Using the “top cover” of General Clapper and General Powell, Joan skillfully kept the CINC’s and Services at bay, playing off the prospective winners against the losers.
She recognized immediately that she faced a buzz-saw. She would have to reach into the rice-bowls of the Services, Unified commands and entrenched bureaucracies and realign people and jobs. There were no databases and no one had ever attempted to account for the number of people assigned to the Commands and Theaters around the world. Honestly! What’s more, the National Reconnaissance Office was still not officially acknowledged, and thus we would stumble over little pockets of people and activities that didn’t really exist, not in the way that the books said they did. It was very strange. Further, the leadership was clearly expecting savings for re-investment, so the stage was set for intense political competition.
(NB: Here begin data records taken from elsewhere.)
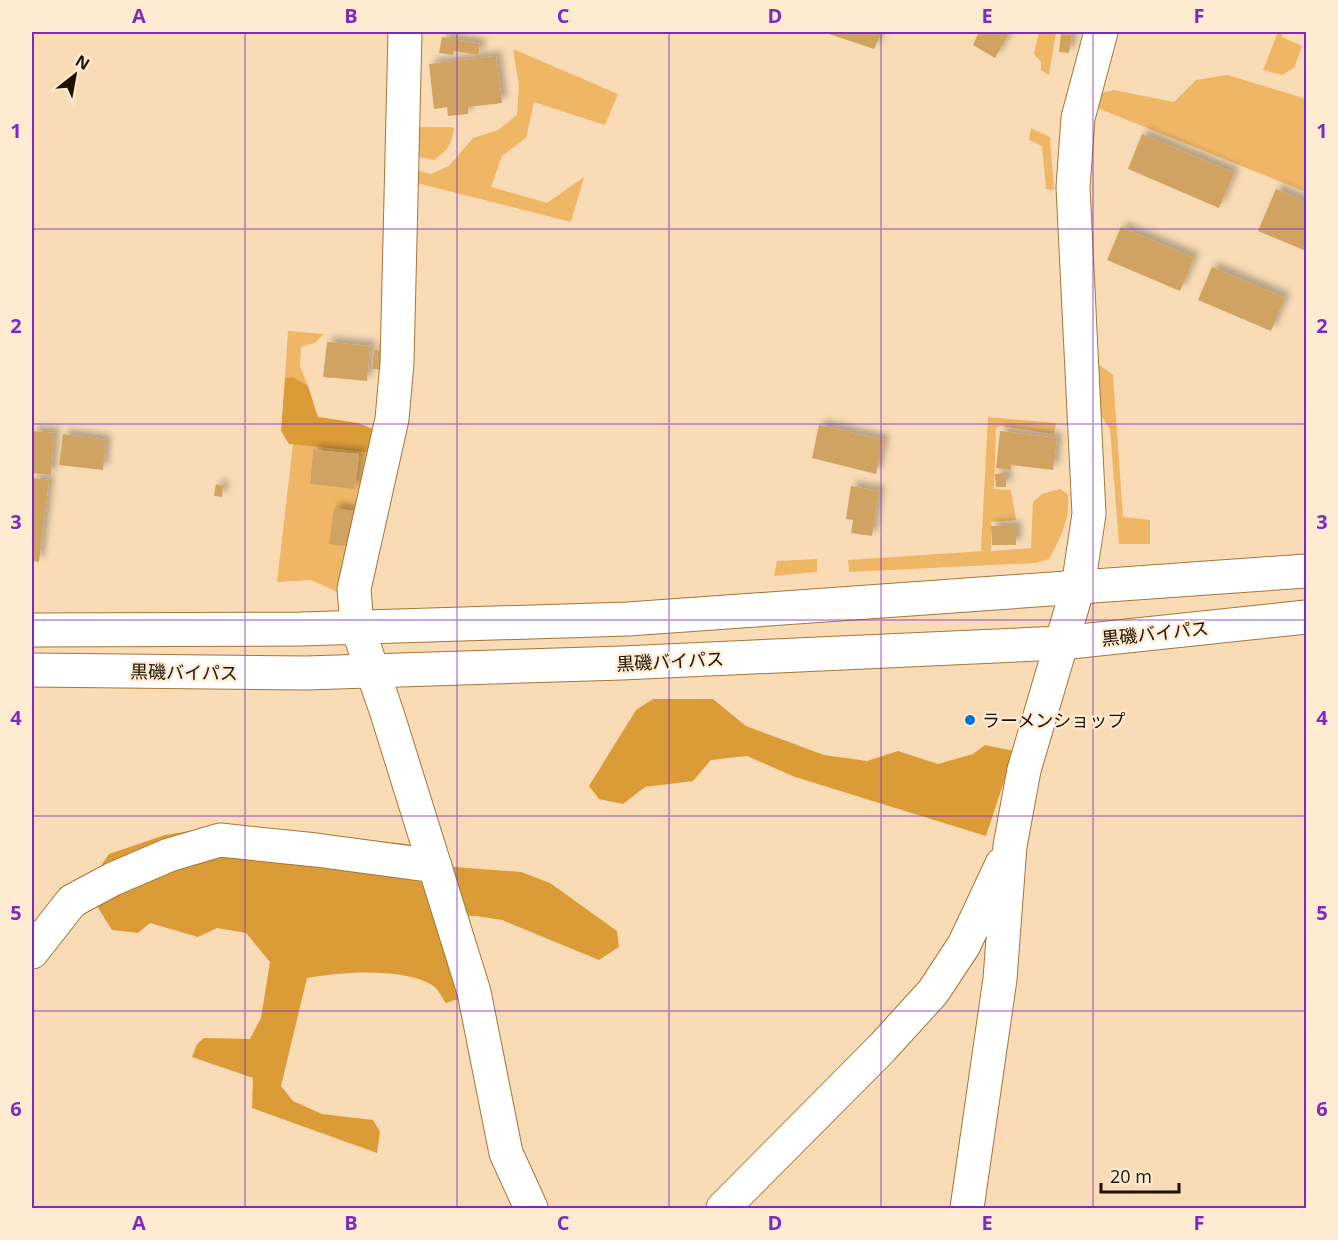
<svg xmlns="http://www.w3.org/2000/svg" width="1338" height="1240" font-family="'Open Sans','Noto Sans JP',sans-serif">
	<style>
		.green { fill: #eeb665; fill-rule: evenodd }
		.forest { fill: #db9b37 }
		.building { fill: #d1a363; filter: url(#shadow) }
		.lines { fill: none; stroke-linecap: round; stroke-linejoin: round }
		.minor-casing { stroke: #a37736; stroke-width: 35 }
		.highway-casing { stroke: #a37736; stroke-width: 35 }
		.minor { stroke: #fff; stroke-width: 33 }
		.highway { stroke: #fff; stroke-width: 33 }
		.grid { fill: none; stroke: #7b2cbf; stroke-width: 1.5; stroke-opacity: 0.55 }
		.poi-dot { fill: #0272d9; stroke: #ffebd2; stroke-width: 2 }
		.labels { text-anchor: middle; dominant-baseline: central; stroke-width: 4.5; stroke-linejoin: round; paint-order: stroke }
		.street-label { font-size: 18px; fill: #1e1100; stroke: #ffebd2 }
		.poi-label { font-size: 18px; fill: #1e1100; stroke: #ffebd2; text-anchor: start }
		.neatline { fill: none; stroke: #7b2cbf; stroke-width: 2 }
		.grid-label { font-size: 20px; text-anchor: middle; font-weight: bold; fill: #7b2cbf }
	</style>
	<defs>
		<filter id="shadow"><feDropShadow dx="5.5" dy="-5.5" stdDeviation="3" flood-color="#0004"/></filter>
	</defs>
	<rect width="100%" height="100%" fill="#f9dcb6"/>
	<path class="green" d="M1039,32H1056L1049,75L1041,70V62L1034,54Z
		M1278,32H1283L1282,37L1302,46L1294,68L1282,75L1263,70Z
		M513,49L618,94L605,125L534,102L526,138L502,156L491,187L547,203L584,177L571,222L413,182L415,170L431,174L449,166L473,138L498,130L517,115L519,86Z
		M1227,75L1303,98L1306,95V192L1095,107L1098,94L1114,90L1174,102L1196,80Z
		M413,127H451L454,129C452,144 447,151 434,160L413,156Z
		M1031,128L1050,137L1054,190L1046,189L1042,146L1029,140Z
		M288,331L324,334L316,342L301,347L300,366L308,386L293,377L285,378Z
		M1097,363L1113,375L1123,517L1150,520V544H1119L1110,429L1099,413Z
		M988,417L1056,423L1054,434L1001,426L996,428L994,489L1011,490L1016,520L991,522V551L1031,548L1033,502L1042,494L1060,489L1068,494C1070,519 1061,538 1049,559L1036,563L849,572L848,560L984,551L981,550Z
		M293,444L374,453L342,594L311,580L277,582ZM313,450L359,454L355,488L310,484ZM334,509L348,547L330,544Z
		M817,559V572L774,576L777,561Z"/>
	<path class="forest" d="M293,377L308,386L318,417L358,423L373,429L374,453L289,444L281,431L285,378Z
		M653,699H713L746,726L824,755L867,761L898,751L938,764L973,754L985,745L1014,751L986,836L795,777L747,756L711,760L693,781L645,787L623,804L599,799L589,786L636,710Z
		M227,825L407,844L422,855L455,867L521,872L550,883L617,931L619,947L599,960L502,920L476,916L444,915L461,998L446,1003C442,998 438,988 432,985C402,967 340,972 307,978L281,1086L293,1101L322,1114L373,1120L380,1132L377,1153L252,1108L253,1078L192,1057L197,1044L204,1038L250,1039L261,1018L270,962L246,933L217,928L198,937L150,923L138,933L112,930L95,903L96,873L109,854L165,835Z"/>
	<path class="building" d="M823,32H882L874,49Z
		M979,32H1010L995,58L973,45Z
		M1061,34L1072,35L1069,53L1059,52Z
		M442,37L480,44L478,55L454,51L453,55L439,53Z
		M496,56L502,103L468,107V114L448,116L447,107L434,109L429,64Z
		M1142,134L1234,173L1219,208L1128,169Z
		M1276,189L1306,202V251L1258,231Z
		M1121,227L1194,258L1180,291L1107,260Z
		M1212,267L1285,298L1271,331L1198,300Z
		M327,342L370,346L367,381L323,377Z
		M374,350L385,351L383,370L372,369Z
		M819,425L884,440L876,474L812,458Z
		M32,431L54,433L51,475L32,473Z
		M1000,431L1057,438L1053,470L1011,465V470L996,468Z
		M63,434L106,440L103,470L59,465Z
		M313,450L359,454L355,489L310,484Z
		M1006,473V487H996L995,474Z
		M32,478L49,480L39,562L32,561Z
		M216,484L223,486L222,497L214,496Z
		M851,486L879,491L872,536L851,533L853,520L846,519Z
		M334,508L353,511L348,547L329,544Z
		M991,526H1016V545H992Z"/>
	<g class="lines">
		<defs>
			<path id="minor" d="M405,32L397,363L392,419L354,589L357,626L387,713L474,992L506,1153L531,1208
				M32,952L72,901L113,879L169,855L220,840L316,850L435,866
				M723,1208L882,1048L933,992L964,945L1002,864
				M967,1208L1000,979L1010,846L1024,770L1078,587L1089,514L1073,187L1078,118L1101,32"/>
			<path id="highway" d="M32,630L301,629L628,619L1306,571
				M32,670L306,673L622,663L1061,643L1306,617"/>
		</defs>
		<use href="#minor" class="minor-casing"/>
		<use href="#highway" class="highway-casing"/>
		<use href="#minor" class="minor"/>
		<use href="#highway" class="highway"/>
	</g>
	<path class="grid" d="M245,32V1208M457,32V1208M669,32V1208M881,32V1208M1093,32V1208M32,229H1306M32,424H1306M32,620H1306M32,816H1306M32,1011H1306"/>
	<circle class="poi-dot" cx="970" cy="720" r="6"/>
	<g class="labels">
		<g class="street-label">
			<text transform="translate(1155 633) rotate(-6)">黒磯バイパス</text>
			<text transform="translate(670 661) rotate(-3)">黒磯バイパス</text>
			<text transform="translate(184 672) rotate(1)">黒磯バイパス</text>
		</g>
		<g class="poi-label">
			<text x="982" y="720">ラーメンショップ</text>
		</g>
	</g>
	<rect width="1338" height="1240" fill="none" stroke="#ffebd2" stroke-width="66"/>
	<g transform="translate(75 75) rotate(31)" stroke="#ffebd2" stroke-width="4.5" paint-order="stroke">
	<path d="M0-4.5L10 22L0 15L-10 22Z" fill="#1e1100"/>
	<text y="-9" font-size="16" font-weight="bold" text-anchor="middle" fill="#1e1100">N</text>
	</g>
	<path d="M1101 1183v9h78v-9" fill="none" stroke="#1e1100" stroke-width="3"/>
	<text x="1110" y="1183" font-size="18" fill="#1e1100" stroke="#ffebd2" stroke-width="4.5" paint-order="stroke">20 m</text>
	<rect x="33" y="33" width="1272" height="1174" class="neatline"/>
	<g class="grid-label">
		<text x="139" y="23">A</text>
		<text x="351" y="23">B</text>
		<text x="563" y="23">C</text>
		<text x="775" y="23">D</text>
		<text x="987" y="23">E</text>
		<text x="1199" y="23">F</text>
		<text x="16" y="138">1</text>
		<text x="1322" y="138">1</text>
		<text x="16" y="333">2</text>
		<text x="1322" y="333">2</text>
		<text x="16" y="529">3</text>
		<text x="1322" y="529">3</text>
		<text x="16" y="725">4</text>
		<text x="1322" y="725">4</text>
		<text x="16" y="920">5</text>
		<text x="1322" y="920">5</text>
		<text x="16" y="1116">6</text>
		<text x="1322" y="1116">6</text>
		<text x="139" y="1230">A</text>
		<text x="351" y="1230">B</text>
		<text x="563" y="1230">C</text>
		<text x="775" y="1230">D</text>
		<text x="987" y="1230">E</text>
		<text x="1199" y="1230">F</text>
	</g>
</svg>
In the summer of 1992 the Commands were summoned from around the world to Washington to participate in what was hoped to be a mellow collegial effort. This expectation dissipated with the vitriol that began to flow with the second vu-graph. The Commands were unified in their refusal to accept outside judgment of their missions and functions. With the basic methodology in question, the entire enterprise hung on the verge of failure.
Joan turned it around. She did it by thinking through the process. She had seen that the line managers, the iron Colonels, were not going to accept a bottom-up approach to the resource issue. There would never be agreement between peers on the division of their treasure. Accordingly, she enlisted General Clapper to turn around the Principles of the Military intelligence Board. The MIB, as it is known, had been an effective forum during the War for the Service Intelligence Chiefs to flow resources to where they were needed in the Desert. She managed to pull it off. The MIB principals agreed to the study. With that in hand, the normal process would have been to circulate the report around the Joint Staff, which is where the Big Service would have the chance to squash it like a bug. That was exactly what Army intended to do. Instead, magically, the Study bypassed the Joint Staff and flew over the transom into General Powell’s in-basket. I had drafted a really cool endorsement for him to sign, and he did.
So that is how JIC-JAC slam-dunked the U.S. Army, and how the Chairman of the Joint Chiefs came to call the JIC-JAC Study a “trailblazing effort” to restructure intelligence resources. Hundreds of billets were moved between the Commands over the course of the five-year defense plan. You can get people to accept pain, if they know it is years away, and most won’t be around to see it anyway. But the process began in 1993 and it is done now.
See, no one really believes in the out-years, even though they always come. It is sort of like elections, you know?